Andy Warhol portrait by André Koehne, courtesy Wikimedia Commons.
Andy Warhol famously predicted that in the future, everyone would be famous for fifteen minutes.  Now that the future is already here, there are those who beg to differ with Andy, and for a fascinating variety of reasons!

In his novel Rant (2007), Chuck Palahniuk suggests that "Andy Warhol was wrong.  In the future, people won't be famous for fifteen minutes.  No, in the future, everyone will sit next to someone famous for at least fifteen minutes."

Movie critic Frank Schneck posits that the word should be film, not fame: "Andy Warhol was wrong.  It's not just that everyone is going to have 15 minutes of fame.  In the not-so-distant future, every person on the planet is going to have a film made about him or her" (Hollywood Reporter, 2000).  Others seem to agree, in a roundabout way:

"Andy Warhol was wrong. Today it seems that anyone can parlay their 15 minutes of fame into 15 cable episodes, with an option for a second season."
—"It's Unreal How Easily Reality Shows Pop Up," Rocky Mountain Daily News, July 20, 2002

"Andy Warhol was wrong. Everyone's not going to be famous for 15 minutes; instead, we will all have our own talk shows."
—"Ex-Dancer, Ex-First Son Tries a New Career: Talk Show Host," Buffalo News, Aug. 16, 1991

Then there are those who argue that the 15 minutes are recurring:

"The couple who wrote and performed the theme to the 1970s TV series "Happy Days" are on a media blitz in Colorado Springs this weekend, proving that Andy Warhol was wrong. Not only will everyone in the world get 15 minutes of fame, they'll get another 15 minutes when the nostalgia factor kicks in a couple of decades later." 
—"These Days Are Happy for Couple," The Gazette, March 6, 1997

"Andy Warhol was wrong ... People don't want 15 minutes of fame in their lifetime. They want it every night."
—"Pseudo's Josh Harris," BusinessWeek, Jan. 26, 2000

"Andy Warhol was wrong. With the release of the film, Factory Girl, he and his 'superstars' are about to get another 15 minutes of fame."

__REQUIRED ACTION A__: Render part of the rows below as a Markdown table with the columns No. and Line: begin with the line containing "在上一章中，我们创建了第一个屏幕。在使用纯 React 本机代码创建之后，我们继续并导入了一些" and continue through the line containing "让我们先看看按钮的外观，以及", numbering each line and omitting blank ones.

__AVAILABLE RECORDS__:

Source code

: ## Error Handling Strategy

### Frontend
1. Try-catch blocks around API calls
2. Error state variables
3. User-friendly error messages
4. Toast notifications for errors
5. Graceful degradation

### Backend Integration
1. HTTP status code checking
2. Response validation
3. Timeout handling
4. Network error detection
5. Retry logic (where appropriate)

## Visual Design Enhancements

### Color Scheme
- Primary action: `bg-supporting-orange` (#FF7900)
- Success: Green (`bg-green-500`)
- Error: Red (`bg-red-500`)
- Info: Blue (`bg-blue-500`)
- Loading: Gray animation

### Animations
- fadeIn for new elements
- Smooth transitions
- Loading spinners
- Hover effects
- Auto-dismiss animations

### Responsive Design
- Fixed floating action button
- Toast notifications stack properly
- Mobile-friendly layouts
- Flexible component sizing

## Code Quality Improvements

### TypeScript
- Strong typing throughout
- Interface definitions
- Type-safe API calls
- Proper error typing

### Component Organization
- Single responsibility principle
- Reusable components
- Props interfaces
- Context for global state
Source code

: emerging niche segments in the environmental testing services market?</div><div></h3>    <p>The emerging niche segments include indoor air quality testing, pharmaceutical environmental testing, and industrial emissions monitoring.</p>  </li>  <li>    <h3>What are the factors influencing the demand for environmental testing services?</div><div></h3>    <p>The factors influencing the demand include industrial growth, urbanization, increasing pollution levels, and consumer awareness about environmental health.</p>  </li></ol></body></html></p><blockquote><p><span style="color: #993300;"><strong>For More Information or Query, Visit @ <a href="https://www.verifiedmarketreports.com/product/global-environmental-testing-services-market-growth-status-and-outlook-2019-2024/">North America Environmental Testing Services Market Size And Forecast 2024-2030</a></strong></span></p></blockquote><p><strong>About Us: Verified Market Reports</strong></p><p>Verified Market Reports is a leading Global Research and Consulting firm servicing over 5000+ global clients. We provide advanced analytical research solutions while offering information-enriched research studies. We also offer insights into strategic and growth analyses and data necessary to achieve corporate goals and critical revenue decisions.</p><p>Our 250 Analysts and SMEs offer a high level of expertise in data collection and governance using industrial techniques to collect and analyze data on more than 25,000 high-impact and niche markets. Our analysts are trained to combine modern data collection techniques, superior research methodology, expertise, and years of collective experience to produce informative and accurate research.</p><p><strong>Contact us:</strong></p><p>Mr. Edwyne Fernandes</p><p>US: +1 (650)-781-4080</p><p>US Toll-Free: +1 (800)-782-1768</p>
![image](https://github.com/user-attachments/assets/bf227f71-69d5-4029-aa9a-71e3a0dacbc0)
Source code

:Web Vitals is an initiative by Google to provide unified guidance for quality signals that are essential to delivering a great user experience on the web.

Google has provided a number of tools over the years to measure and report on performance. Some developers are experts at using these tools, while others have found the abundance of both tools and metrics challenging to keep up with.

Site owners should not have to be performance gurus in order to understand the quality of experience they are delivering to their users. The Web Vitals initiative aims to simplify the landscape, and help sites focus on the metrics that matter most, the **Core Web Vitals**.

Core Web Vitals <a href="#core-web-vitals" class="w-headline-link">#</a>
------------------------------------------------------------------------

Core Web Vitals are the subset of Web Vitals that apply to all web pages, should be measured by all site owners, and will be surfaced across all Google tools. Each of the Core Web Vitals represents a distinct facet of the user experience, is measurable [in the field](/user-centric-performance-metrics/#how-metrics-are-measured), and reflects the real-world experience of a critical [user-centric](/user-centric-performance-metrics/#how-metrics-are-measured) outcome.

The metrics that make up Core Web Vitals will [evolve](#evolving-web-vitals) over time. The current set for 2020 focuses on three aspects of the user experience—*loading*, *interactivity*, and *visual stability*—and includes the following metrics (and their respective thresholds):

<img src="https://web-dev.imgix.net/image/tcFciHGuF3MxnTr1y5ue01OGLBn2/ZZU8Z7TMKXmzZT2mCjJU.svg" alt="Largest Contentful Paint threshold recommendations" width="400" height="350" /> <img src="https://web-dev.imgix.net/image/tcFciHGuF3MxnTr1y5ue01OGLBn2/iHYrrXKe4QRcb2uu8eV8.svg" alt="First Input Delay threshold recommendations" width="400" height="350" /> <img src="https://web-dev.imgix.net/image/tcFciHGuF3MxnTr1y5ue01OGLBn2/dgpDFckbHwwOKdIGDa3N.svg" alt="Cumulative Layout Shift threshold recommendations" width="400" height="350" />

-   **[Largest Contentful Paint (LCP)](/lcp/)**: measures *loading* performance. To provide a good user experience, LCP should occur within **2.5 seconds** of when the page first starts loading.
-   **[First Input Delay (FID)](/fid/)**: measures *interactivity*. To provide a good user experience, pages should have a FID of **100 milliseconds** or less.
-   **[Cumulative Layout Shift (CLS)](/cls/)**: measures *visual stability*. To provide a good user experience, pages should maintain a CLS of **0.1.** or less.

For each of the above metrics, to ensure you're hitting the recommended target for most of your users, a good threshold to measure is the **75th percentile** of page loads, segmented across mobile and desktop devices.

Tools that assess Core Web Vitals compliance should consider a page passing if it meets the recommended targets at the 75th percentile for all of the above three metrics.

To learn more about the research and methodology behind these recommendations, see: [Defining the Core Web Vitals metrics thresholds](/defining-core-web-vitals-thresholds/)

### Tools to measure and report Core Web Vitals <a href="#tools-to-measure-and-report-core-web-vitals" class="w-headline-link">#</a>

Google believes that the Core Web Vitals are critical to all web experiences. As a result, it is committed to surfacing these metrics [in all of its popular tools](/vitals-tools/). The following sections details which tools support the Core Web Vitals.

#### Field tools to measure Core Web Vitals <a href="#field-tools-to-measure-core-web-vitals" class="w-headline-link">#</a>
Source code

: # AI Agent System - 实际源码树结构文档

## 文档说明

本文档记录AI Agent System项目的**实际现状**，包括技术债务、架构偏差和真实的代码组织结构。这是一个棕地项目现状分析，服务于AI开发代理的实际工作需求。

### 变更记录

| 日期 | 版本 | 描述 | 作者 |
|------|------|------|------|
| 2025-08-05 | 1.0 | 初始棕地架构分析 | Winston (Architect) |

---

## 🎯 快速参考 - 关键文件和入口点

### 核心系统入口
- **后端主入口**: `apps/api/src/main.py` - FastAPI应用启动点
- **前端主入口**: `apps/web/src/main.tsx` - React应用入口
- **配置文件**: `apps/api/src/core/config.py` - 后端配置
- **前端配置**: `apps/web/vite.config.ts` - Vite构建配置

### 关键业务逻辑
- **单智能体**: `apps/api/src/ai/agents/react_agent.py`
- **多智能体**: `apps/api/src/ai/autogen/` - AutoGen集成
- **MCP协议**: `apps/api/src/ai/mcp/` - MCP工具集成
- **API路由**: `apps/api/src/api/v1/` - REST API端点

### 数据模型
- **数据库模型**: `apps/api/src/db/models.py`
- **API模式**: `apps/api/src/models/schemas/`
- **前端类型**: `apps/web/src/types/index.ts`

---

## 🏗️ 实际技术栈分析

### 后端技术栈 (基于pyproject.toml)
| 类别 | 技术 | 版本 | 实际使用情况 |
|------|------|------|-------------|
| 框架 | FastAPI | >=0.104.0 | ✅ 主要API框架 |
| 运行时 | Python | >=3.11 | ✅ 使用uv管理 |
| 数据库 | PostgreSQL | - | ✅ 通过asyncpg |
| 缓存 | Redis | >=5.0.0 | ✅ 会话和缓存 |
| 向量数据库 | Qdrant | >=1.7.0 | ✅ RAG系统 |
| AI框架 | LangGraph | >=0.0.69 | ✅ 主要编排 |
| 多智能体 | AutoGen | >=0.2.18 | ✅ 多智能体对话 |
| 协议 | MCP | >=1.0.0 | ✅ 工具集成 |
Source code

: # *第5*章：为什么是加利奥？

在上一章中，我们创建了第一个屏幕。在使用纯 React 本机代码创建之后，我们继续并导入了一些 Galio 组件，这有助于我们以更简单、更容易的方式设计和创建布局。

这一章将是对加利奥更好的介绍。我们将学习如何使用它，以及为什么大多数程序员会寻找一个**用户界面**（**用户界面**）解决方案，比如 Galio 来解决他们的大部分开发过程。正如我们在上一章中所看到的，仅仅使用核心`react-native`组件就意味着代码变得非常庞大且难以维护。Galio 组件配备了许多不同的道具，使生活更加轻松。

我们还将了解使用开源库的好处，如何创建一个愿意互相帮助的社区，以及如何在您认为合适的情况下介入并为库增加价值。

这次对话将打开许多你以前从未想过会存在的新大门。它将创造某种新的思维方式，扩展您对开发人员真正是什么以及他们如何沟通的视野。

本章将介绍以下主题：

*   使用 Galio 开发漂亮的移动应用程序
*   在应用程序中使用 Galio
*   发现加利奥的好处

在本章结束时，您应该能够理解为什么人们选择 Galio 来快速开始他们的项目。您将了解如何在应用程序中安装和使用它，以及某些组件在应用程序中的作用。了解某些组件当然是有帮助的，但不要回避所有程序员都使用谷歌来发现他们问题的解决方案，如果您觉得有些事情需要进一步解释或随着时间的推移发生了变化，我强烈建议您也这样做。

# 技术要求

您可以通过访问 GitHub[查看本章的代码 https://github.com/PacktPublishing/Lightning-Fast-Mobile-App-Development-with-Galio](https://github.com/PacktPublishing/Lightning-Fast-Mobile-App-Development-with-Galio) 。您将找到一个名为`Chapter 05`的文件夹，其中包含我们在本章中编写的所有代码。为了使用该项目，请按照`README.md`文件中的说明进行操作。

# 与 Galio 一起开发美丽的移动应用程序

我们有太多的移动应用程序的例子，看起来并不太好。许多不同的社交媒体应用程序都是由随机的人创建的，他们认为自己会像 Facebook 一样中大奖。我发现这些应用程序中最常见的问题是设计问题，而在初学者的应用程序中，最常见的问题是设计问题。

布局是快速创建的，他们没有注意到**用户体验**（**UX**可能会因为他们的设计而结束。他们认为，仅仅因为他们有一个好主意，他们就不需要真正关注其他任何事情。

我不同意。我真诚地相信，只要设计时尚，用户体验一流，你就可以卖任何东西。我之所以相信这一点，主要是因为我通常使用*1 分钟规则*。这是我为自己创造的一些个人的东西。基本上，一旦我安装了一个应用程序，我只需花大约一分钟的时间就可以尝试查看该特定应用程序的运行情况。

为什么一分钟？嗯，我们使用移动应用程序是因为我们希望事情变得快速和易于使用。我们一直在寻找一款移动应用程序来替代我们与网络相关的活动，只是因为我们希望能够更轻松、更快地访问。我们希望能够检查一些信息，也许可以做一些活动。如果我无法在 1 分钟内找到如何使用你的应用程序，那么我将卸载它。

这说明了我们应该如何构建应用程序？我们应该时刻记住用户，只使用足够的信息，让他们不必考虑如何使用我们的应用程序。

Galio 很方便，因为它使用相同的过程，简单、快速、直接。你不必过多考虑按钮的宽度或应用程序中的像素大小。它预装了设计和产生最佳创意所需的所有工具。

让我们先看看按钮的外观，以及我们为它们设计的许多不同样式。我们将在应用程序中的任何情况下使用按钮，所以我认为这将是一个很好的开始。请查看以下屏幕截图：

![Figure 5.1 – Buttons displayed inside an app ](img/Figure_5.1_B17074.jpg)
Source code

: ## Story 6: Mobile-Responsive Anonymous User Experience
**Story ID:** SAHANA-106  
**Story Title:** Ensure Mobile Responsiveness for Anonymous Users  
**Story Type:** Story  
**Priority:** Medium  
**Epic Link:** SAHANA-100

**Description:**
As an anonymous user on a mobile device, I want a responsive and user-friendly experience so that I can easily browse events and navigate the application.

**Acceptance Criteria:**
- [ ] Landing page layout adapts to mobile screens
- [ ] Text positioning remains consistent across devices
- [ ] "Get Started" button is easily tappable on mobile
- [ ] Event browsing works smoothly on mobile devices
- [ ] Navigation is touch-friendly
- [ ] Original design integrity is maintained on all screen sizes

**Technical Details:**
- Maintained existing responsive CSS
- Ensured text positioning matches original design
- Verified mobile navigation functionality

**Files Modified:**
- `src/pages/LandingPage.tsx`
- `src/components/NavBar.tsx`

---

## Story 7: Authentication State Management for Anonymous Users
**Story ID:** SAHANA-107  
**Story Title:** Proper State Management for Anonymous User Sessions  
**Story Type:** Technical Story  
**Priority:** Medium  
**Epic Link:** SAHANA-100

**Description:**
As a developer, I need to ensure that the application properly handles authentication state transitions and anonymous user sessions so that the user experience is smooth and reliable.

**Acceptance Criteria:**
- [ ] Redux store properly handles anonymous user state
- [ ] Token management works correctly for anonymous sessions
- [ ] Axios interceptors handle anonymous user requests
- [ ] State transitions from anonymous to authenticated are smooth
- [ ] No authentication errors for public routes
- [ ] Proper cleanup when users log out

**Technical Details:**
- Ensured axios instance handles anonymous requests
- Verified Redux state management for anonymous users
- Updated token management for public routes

__REQUIRED ACTION B__: In the passage on Warhol's fifteen minutes of fame, what does Chuck Palahniuk's novel Rant say everyone will do in the future?

__EXERCISE OUTPUT A__:
| No. | Line |
|---|---|
| 1 | 在上一章中，我们创建了第一个屏幕。在使用纯 React 本机代码创建之后，我们继续并导入了一些 Galio 组件，这有助于我们以更简单、更容易的方式设计和创建布局。 |
| 2 | 这一章将是对加利奥更好的介绍。我们将学习如何使用它，以及为什么大多数程序员会寻找一个**用户界面**（**用户界面**）解决方案，比如 Galio 来解决他们的大部分开发过程。正如我们在上一章中所看到的，仅仅使用核心`react-native`组件就意味着代码变得非常庞大且难以维护。Galio 组件配备了许多不同的道具，使生活更加轻松。 |
| 3 | 我们还将了解使用开源库的好处，如何创建一个愿意互相帮助的社区，以及如何在您认为合适的情况下介入并为库增加价值。 |
| 4 | 这次对话将打开许多你以前从未想过会存在的新大门。它将创造某种新的思维方式，扩展您对开发人员真正是什么以及他们如何沟通的视野。 |
| 5 | 本章将介绍以下主题： |
| 6 | *   使用 Galio 开发漂亮的移动应用程序 |
| 7 | *   在应用程序中使用 Galio |
| 8 | *   发现加利奥的好处 |
| 9 | 在本章结束时，您应该能够理解为什么人们选择 Galio 来快速开始他们的项目。您将了解如何在应用程序中安装和使用它，以及某些组件在应用程序中的作用。了解某些组件当然是有帮助的，但不要回避所有程序员都使用谷歌来发现他们问题的解决方案，如果您觉得有些事情需要进一步解释或随着时间的推移发生了变化，我强烈建议您也这样做。 |
| 10 | # 技术要求 |
| 11 | 您可以通过访问 GitHub[查看本章的代码 https://github.com/PacktPublishing/Lightning-Fast-Mobile-App-Development-with-Galio](https://github.com/PacktPublishing/Lightning-Fast-Mobile-App-Development-with-Galio) 。您将找到一个名为`Chapter 05`的文件夹，其中包含我们在本章中编写的所有代码。为了使用该项目，请按照`README.md`文件中的说明进行操作。 |
| 12 | # 与 Galio 一起开发美丽的移动应用程序 |
| 13 | 我们有太多的移动应用程序的例子，看起来并不太好。许多不同的社交媒体应用程序都是由随机的人创建的，他们认为自己会像 Facebook 一样中大奖。我发现这些应用程序中最常见的问题是设计问题，而在初学者的应用程序中，最常见的问题是设计问题。 |
| 14 | 布局是快速创建的，他们没有注意到**用户体验**（**UX**可能会因为他们的设计而结束。他们认为，仅仅因为他们有一个好主意，他们就不需要真正关注其他任何事情。 |
| 15 | 我不同意。我真诚地相信，只要设计时尚，用户体验一流，你就可以卖任何东西。我之所以相信这一点，主要是因为我通常使用*1 分钟规则*。这是我为自己创造的一些个人的东西。基本上，一旦我安装了一个应用程序，我只需花大约一分钟的时间就可以尝试查看该特定应用程序的运行情况。 |
| 16 | 为什么一分钟？嗯，我们使用移动应用程序是因为我们希望事情变得快速和易于使用。我们一直在寻找一款移动应用程序来替代我们与网络相关的活动，只是因为我们希望能够更轻松、更快地访问。我们希望能够检查一些信息，也许可以做一些活动。如果我无法在 1 分钟内找到如何使用你的应用程序，那么我将卸载它。 |
| 17 | 这说明了我们应该如何构建应用程序？我们应该时刻记住用户，只使用足够的信息，让他们不必考虑如何使用我们的应用程序。 |
| 18 | Galio 很方便，因为它使用相同的过程，简单、快速、直接。你不必过多考虑按钮的宽度或应用程序中的像素大小。它预装了设计和产生最佳创意所需的所有工具。 |
| 19 | 让我们先看看按钮的外观，以及我们为它们设计的许多不同样式。我们将在应用程序中的任何情况下使用按钮，所以我认为这将是一个很好的开始。请查看以下屏幕截图： |

__EXERCISE OUTPUT B__: Everyone will sit next to someone famous for at least fifteen minutes.